PASSAGE:
○ ○ ○ ○ ○ ○ ○
While profiling I noticed that Streamline differentiates between 128-bit memory access and <128-bit memory access. For example loading a highp 4-vec vs. loading a mediump 4-vec. Is there any difference in latency between a short and a full-memory access (assuming they both hit the L1 cache) ?
Another thing that I observed while using the offline compiler is the treatment of uniform variables (especially arrays) in shader code. It seems that there is a portion of the register file that can/will be used for uniform variables and thus will not incur any L/S operation on using them for computation. When a certain amount of uniform data is exceeded it will be fetched from memory. According to the documentation, the Mali shader cores do have some "constant memory" but I could not find out about the latency (as compared to L1 cache for example) nor could I find information about the size of constant memory or what the tripping point between storing uniform data in registers vs. storing them in constant memory is.
Are there any specifications on that topic ?
All LSC access take a single cycle (assuming a cache hit); the short accesses simply indicate cases where the shader program is not using the full available data path width. These counters are mostly provided to help applications optimize the memory accesses in compute shaders, as it helps identify where memory access is not vectorized sufficiently. For example, changing the memory access vectorization in a compute kernel to make 4 full 128-bit accesses per thread rather than 8 half-width 64-bit accesses.
○ ○ ○ ○ ○ ○ ○
DATA EXTRACT:
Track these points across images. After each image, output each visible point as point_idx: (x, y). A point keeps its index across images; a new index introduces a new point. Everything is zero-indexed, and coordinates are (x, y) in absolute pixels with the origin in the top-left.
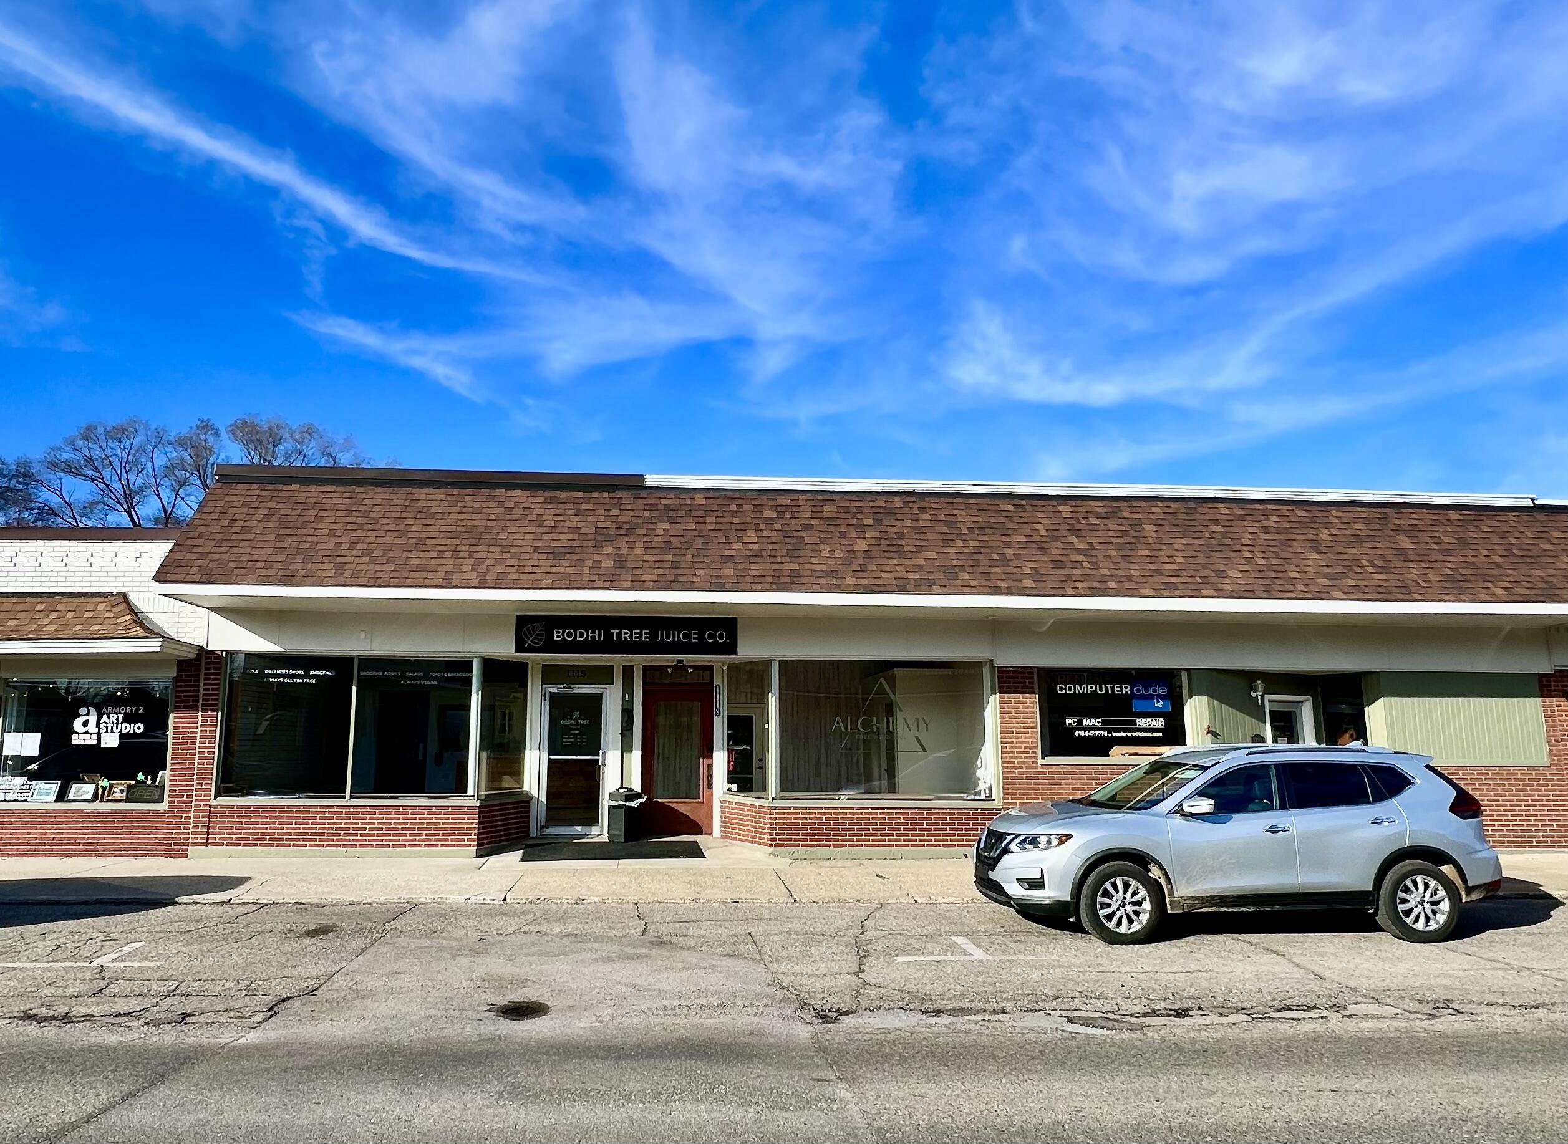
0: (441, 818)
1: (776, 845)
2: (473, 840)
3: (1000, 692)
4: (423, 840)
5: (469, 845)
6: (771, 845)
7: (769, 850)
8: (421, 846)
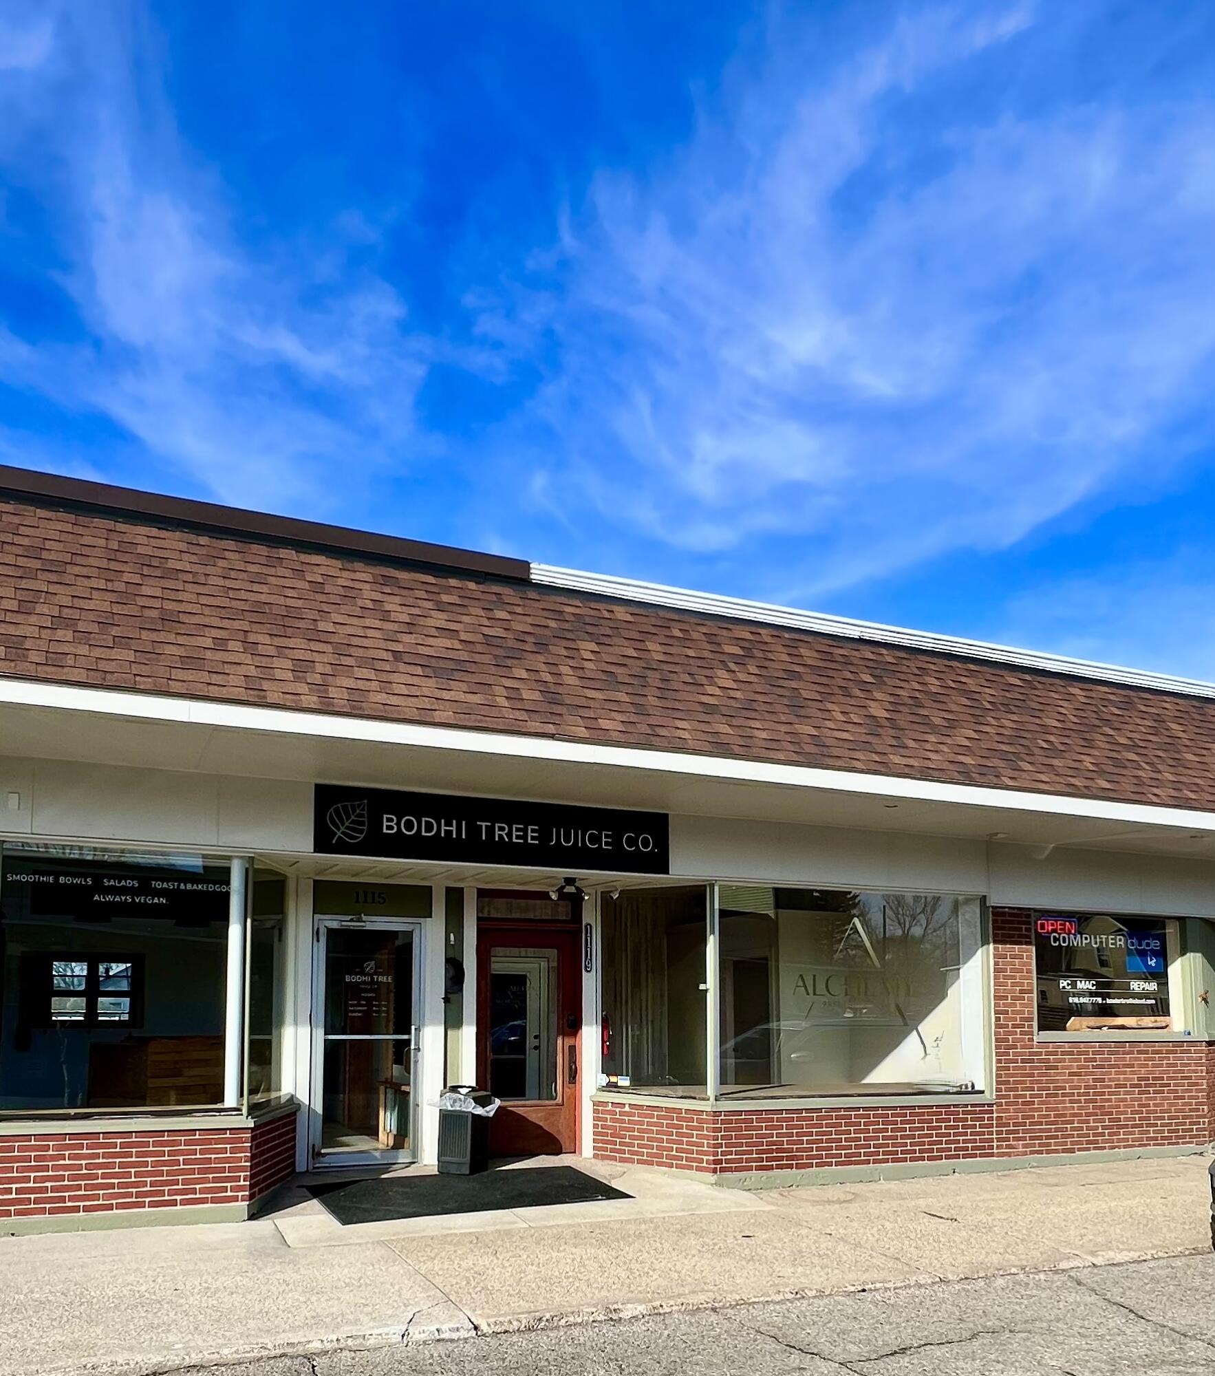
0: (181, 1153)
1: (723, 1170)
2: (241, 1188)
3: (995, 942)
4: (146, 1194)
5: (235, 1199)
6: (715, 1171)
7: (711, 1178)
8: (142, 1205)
○ ○ ○ ○ ○ ○ ○
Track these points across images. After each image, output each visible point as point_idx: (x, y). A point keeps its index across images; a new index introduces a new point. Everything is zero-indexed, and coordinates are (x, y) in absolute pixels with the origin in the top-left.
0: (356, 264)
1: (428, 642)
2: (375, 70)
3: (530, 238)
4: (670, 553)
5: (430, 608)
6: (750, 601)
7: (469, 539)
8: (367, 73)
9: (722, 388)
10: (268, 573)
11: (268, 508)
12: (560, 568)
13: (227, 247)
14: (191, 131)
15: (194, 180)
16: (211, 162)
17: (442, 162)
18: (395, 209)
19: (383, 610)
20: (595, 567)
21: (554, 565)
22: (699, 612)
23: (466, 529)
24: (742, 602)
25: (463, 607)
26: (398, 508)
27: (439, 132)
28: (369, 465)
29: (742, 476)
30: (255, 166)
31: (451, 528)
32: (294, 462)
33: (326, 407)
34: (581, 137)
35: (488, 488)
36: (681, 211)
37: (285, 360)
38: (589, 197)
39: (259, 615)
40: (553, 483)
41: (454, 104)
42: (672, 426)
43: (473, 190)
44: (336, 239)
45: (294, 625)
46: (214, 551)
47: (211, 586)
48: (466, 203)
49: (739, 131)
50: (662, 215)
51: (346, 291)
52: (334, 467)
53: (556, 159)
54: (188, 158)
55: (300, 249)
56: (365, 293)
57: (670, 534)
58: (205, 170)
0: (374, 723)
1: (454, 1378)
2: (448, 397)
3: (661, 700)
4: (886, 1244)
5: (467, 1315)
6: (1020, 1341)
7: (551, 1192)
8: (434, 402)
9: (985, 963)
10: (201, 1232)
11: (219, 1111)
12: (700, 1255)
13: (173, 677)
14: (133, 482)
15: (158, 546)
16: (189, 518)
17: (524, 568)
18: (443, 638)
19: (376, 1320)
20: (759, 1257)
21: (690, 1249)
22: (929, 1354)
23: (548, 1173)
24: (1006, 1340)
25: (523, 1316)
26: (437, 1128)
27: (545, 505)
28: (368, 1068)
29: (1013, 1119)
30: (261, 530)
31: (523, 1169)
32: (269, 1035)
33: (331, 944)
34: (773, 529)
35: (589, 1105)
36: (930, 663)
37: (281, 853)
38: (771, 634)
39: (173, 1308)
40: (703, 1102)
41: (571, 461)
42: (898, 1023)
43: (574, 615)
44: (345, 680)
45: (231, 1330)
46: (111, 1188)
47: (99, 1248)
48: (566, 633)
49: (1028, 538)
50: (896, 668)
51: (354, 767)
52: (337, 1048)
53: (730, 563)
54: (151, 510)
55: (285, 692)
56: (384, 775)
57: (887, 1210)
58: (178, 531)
○ ○ ○ ○ ○ ○ ○
WHAT TO DO:
A. From the Mali memory thread, list each thing the poster says they could not find out about constant memory.
B. Write the next part of the Mali memory thread, picking up after its final sentence.
The items have no connection to the Mali memory thread.

ANSWERS PER TASK:
A.
- Its latency, compared to the L1 cache for example
- The size of constant memory
- The tripping point between storing uniform data in registers and storing it in constant memory

B.
> According to the documentation, the Mali shader cores do have some "constant memory"
As noted by the offline compiler performance reports most* uniform accesses can be mapped to a constant register file; there isn't any separate constant memory other than that register file. The uniform register space available is relatively small; our best practices document here ** recommends keeping total size of uniforms and Vulkan push constants in a draw call around 128 bytes .
* Most = must be directly accessed, or accessed via a constant or uniform integer array subscript.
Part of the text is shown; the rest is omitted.